On the way to Sevan and again on the way back, I spent some time in Yerevan, and again was amazed that it is in the same country in which I have been living. Again, I was there only a few hours but I saw luxury shopping, tons of restaurants, nice park spaces, an entire area of booksellers (there are virtually no bookstores in Gyumri) and well paved roads. The subway is pretty old and only one line with 10 stations, but it was easy to use and cost only 50 dram (about 15 cents). I will be spending a weekend there at the end of September so I will have more to write about Yerevan later.

As I mentioned above, the weather has been warm later than normal here, but that has given me the opportunity to observe a segment of Gyumri social life that probably doesn’t continue into the colder weather. The main square in the city (“Freedom Square”) is a large open area with statues and fountains in the center, All Saviours cathedral and Yot Verk church on opposite sides, the monstrous new city hall under construction (in the picture below) on one side and a row of cafes on the other. Every day, late afternoon into the night, people gather in the square to stroll and socialize. Sitting in one of the cafes, you can watch groups of young people arrive in a car and start circulating (weekend nights, the cars also cruise the perimeter making the act of crossing the street into the square more dangerous than usual). There are people selling sunflower seeds (a very popular snack here for which you can pay 30 dram for a shot-glass full) and speakers with piped in music that you can hear throughout the square. For whatever reason, the songs “Besame Mucho” and “Feelings” are very popular here, as is the theme from “The Godfather” (I hear them everywhere I go where music is either piped in or played by a band). Luckily “My Heart Will Go On” is not big in the repertoire. As there seem to be no “bars” here, this seems to be a primary social activity, but the crowd also includes parents with young children (there are also vendors selling toys) and older people although most are the younger crowd.

Another place I like to visit is the main market (or “shuka” as it is called in Armenian). As I have mentioned previously, the vegetables here tend to be very fresh and they are still in abundance here at this time of year (soon they won’t be so many families are busy canning them for the winter months). In the shuka, you can also buy spices, meats (including cow and sheep heads if you like), cheese, clothing, housewares and pretty much anything else.
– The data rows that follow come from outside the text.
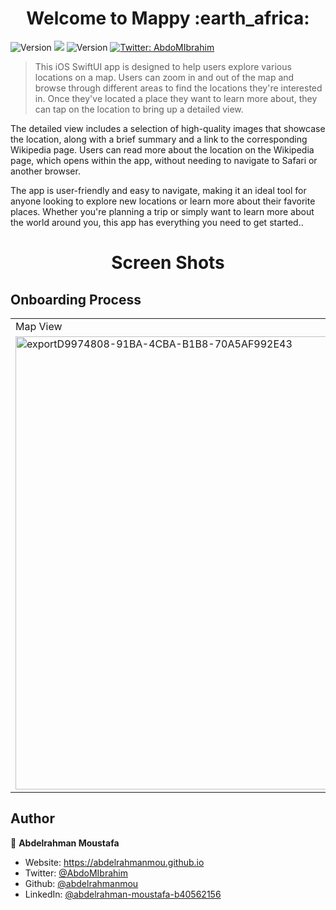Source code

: <h1 align="center">Welcome to Mappy :earth_africa:	</h1>
<p>
  <img alt="Version" src="https://img.shields.io/badge/version-1.0-blue.svg?cacheSeconds=2592000" />
  <img src="https://img.shields.io/appveyor/build/abdelrahmanmou/Mappy?style=plastic" />
  <img alt="Version" src="https://img.shields.io/badge/version-1.0-blue.svg?cacheSeconds=2592000" />
  <a href="https://twitter.com/AbdoMIbrahim" target="_blank">
    <img alt="Twitter: AbdoMIbrahim" src="https://img.shields.io/twitter/follow/AbdoMIbrahim.svg?style=social" />
  </a>
</p>

> This iOS SwiftUI app is designed to help users explore various locations on a map. Users can zoom in and out of the map and browse through different areas to find the locations they're interested in. Once they've located a place they want to learn more about, they can tap on the location to bring up a detailed view.

The detailed view includes a selection of high-quality images that showcase the location, along with a brief summary and a link to the corresponding Wikipedia page. Users can read more about the location on the Wikipedia page, which opens within the app, without needing to navigate to Safari or another browser.

The app is user-friendly and easy to navigate, making it an ideal tool for anyone looking to explore new locations or learn more about their favorite places. Whether you're planning a trip or simply want to learn more about the world around you, this app has everything you need to get started..

<h1 align="center"> Screen Shots</h1> 

<h2 align="left">Onboarding Process</h2>

<table>
  <tr>
     <td>Map View</td>
     <td>List View</td>
     <td>Details View</td>
  </tr>
  <tr>
    <td><img width="725" alt="exportD9974808-91BA-4CBA-B1B8-70A5AF992E43" src="https://user-images.githubusercontent.com/26511503/224576851-7a0e7b2a-c821-460c-ae54-4cdf6de4eb73.png"></td>
    <td><img width="725" alt="export0687058F-0B0F-4769-A314-F24AA7199032" src="https://user-images.githubusercontent.com/26511503/224576814-810a9767-e400-4684-93f7-ea3fd7eb16d7.png"></td>
    <td><img width="725" alt="exportEB678755-A609-4D51-8E36-B377489B29FA" src="https://user-images.githubusercontent.com/26511503/224576765-69aad980-680b-4eb0-9438-9cc2bdcf3e73.png"></td>
  </tr>
 </table>



## Author

👤 **Abdelrahman Moustafa**

* Website: https://abdelrahmanmou.github.io
* Twitter: [@AbdoMIbrahim](https://twitter.com/AbdoMIbrahim)
* Github: [@abdelrahmanmou](https://github.com/abdelrahmanmou)
* LinkedIn: [@abdelrahman-moustafa-b40562156](https://linkedin.com/in/abdelrahman-moustafa-b40562156)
As with the square, I have yet to see it in the winter but will continue to visit and watch it change with the seasons.

Recently I also paid a visit to one of the Gyumri cemeteries. I like to visit and photograph cemeteries when I visit a city as I find you can learn a lot about a place by how their dead are remembered. The gravestones in Armenia tend to have portraits of the deceased etched into them, sometimes from a very formal picture and sometimes from one that I imagine was a favorite photo, showing logo-design clothing as many people wear here. Approaching from what I later realized was the rear of the cemetery, I was surprised at how disheveled and overgrown the place is. I felt foolish about that when I realized the likely reason.

Passing a gravestone in one of the better maintained sections, I noticed the picture was of a teenage girl, as was the one next to it. Noticing that both had died in 1988, it hit me that I was seeing the graves of some of the people killed in the earthquake. The condition of the area I first saw is likely due to the disruption from the earthquake itself and the fact that the breadth of casualties may mean that there are no longer any relatives to maintain the sites (I remember hearing a similar explanation for the Jewish section of the main cemetery in Vienna as a result of the Holocaust). As I looked more closely, I began to see family graves where two or three generations were buried together with 1988 as the date of death. Most had a clock inscribed with the time of the earthquake, reinforcing that as the cause.

I have not yet had a conversation with anyone who lived through the earthquake as it seems too painful a topic to broach. As I mentioned, the signs of it are everywhere (physical and economic) making me curious about the experience, but I imagine people want to talk about it as much as I want to talk about being in New York on September 11, 2001.